Why I stopped shrinking myself just to be digestible.
They said I was too intense.
Too sensitive.
Too loud.
Too much.
So I learned to shrink.
Softened my voice.
Smiled more than I meant it.
Apologized for taking up space I was never given permission to occupy.
I made myself “easier to love.”
Which meant less honest.
Less bold.
Less me.
I wasn’t calm.
I was compressed.
A storm in a soft voice.
A scream folded into a sentence that made them comfortable.
But one day I asked:
Why is my peace only valid
if it comes in quiet packaging?
Why do I have to sound reasonable
when I’m bleeding out truth?
So I stopped asking if I sounded okay.
Stopped translating my trauma into digestible language.

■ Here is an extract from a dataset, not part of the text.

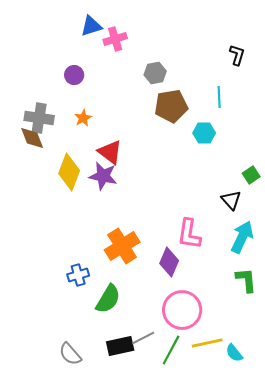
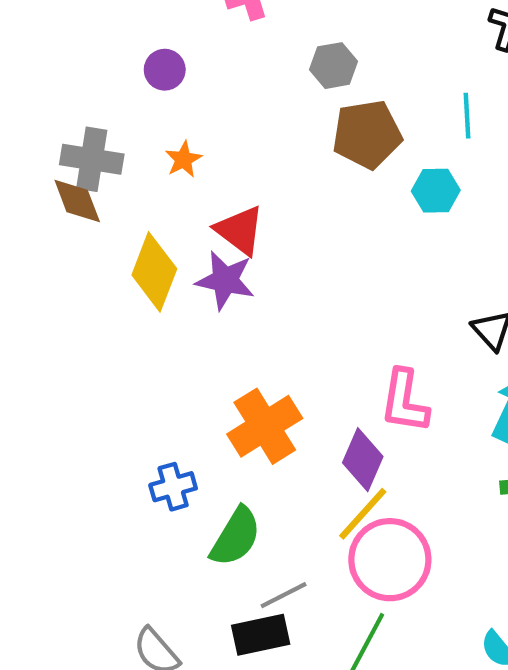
gray line: (143, 338) -> (284, 595), moved
yellow line: (207, 343) -> (363, 514), moved, turned -36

Stopped explaining my feelings in bullet points
so they wouldn’t flinch.
And I started roaring.
Not to hurt.
Not to rage.
But to reclaim the parts of me
that were never broken—just silenced.
Now?
If I’m calm, it’s because I chose calm.
Not because I owe it to anyone.
🧠 Emotional Takeaway:
You are not too much.
You are not too loud.
You are not too angry.
You are alive.
And if someone only accepts you in your calmest form—
they were never worthy of your realest self.
🪞 Reflection Box:
I thought being soft meant I was safe.
That if I smiled enough, stayed agreeable,
never made waves—
I wouldn’t be left behind.
But peace isn’t pretending.
And my healing didn’t come from staying quiet.
It came from finally hearing myself.
🎤 I don’t owe peace to calm your mind—
Or package rage in words that bind.
I’m not your mirror, meek or small—
I’m not less real when I don’t crawl.
So call me fierce. Or wild. Or wrong.
But I’ve been caged in shame too long.
And now I speak, in voice and psalm—
Not cruel. Not broken. Just not calm.